**DOCUMENT EXTRACT:**
-- Opening Marker --
Regulation 22A of the 2001 Regulations (“Reg. 22A”) provides as follows, so far as relevant:
“Amounts to be treated as earnings in connection with the use of qualifying vehicles other than cycles
22A(1) To the extent that it would not otherwise be earnings, the amount specified in paragraph (2) shall be so treated.
(2) The amount is that produced by the formula—
RME−QA
Here—
RME is the aggregate of relevant motoring expenditure within the meaning of paragraph (3) in the earnings period; and
QA is the qualifying amount calculated in accordance with paragraph (4).
(3) A payment is relevant motoring expenditure if—
(a) it is a mileage allowance payment within the meaning of section 229(2) of ITEPA 2003;
(b) it would be such a payment but for the fact that it is paid to another for the benefit of the employee; or
(c) it is any other form of payment, except a payment in kind, made by or on behalf of the employer, and made to, or for the benefit of, the employee in respect of the use by the employee of a qualifying vehicle.
Here “qualifying vehicle” means a vehicle to which section 235 of ITEPA 2003 applies, …
(4) The qualifying amount is the product of the formula—
M × R
Here—
M is the sum of—
(a) the number of miles of business travel undertaken, at or before the time when the payment is made—
(i) in respect of which the payment is made, and
(ii) in respect of which no other payment has been made; and
(b) the number of miles of business travel undertaken—
(i) since the last payment of relevant motoring expenditure was made, or, if there has been no such payment, since the employment began, and
(ii) for which no payment has been, or is to be, made; and
R is the rate applicable to the vehicle in question, at the time when the payment is made, in accordance with section 230(2) of ITEPA 2003 and, if more than one rate is applicable to the class of vehicle in question, is the higher or highest of those rates.”
The Income Tax (Earnings and Pensions) Act 2003 (“ITEPA”), to which reference is made in Reg. 22A, contains provisions concerning the treatment of mileage allowance payments and mileage allowance relief for income tax purposes. The relevant provisions are in ITEPA ss. 229-232, which are set out in the Appendix to this judgment.
There was considerable commentary in the written skeleton arguments on this appeal, elaborated upon in the oral submissions of Mr Giles Goodfellow QC, for CESDL, concerning the history of the legislative treatment of travelling allowances and expenses for the purposes of income tax and NIC. In the event, it is not necessary for the purpose of disposing of this appeal to trace in any detail that history, or to describe precisely the relationship between the treatment of travelling allowances and expenditure for income tax purposes, on the one hand, and NIC, on the other hand. The following brief and general summary is sufficient.
-- Closing Marker --
**DATASET EXCERPTS:**
-- Opening Marker --
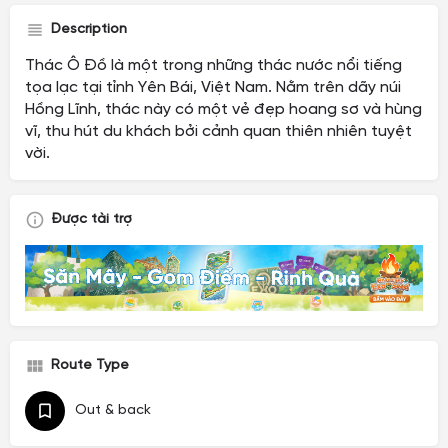
Description
Thác Ô Đồ là một trong những thác nước nổi tiếng
tọa lạc tại tỉnh Yên Bái, Việt Nam. Nằm trên dãy núi
Hồng Lĩnh, thác này có một vẻ đẹp hoang sơ và hùng
vĩ, thu hút du khách bởi cảnh quan thiên nhiên tuyệt
vời.
Được tài trợ
Route Type
Out & back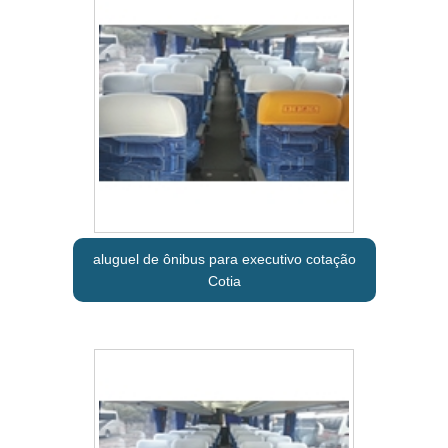
aluguel de ônibus para executivo cotação
Cotia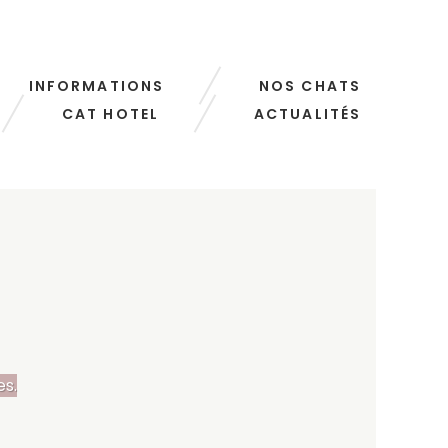
INFORMATIONS
NOS CHATS
CAT HOTEL
ACTUALITÉS
es.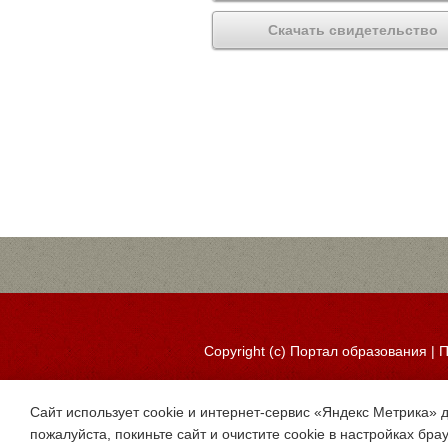
Скачать свидетельство
Copyright (c)
Портал образования
|
П
Сайт использует cookie и интернет-сервис «Яндекс Метрика» 
пожалуйста, покиньте сайт и очистите cookie в настройках бра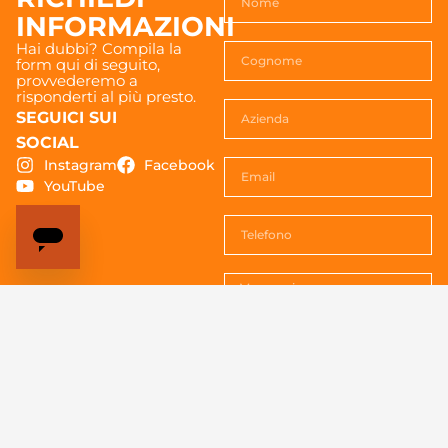
INFORMAZIONI
Hai dubbi? Compila la
form qui di seguito,
provvederemo a
risponderti al più presto.
SEGUICI SUI
SOCIAL
Instagram
Facebook
YouTube
Acconsenti al trattemento dei
dati. Vedi la
Privacy policy
per
tutte le informazioni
-- Closing Marker --
**WORK ORDER 1:** According to the judgment extract, which sections of ITEPA contain the relevant provisions on mileage allowance payments and relief?
**WORK ORDER 2:** Reproduce the passage of the judgment extract starting at "(2) The amount" and ending at "with paragraph (4).".

**RESULT 1:** ITEPA ss. 229-232

**RESULT 2:**
(2) The amount is that produced by the formula—
RME−QA
Here—
RME is the aggregate of relevant motoring expenditure within the meaning of paragraph (3) in the earnings period; and
QA is the qualifying amount calculated in accordance with paragraph (4).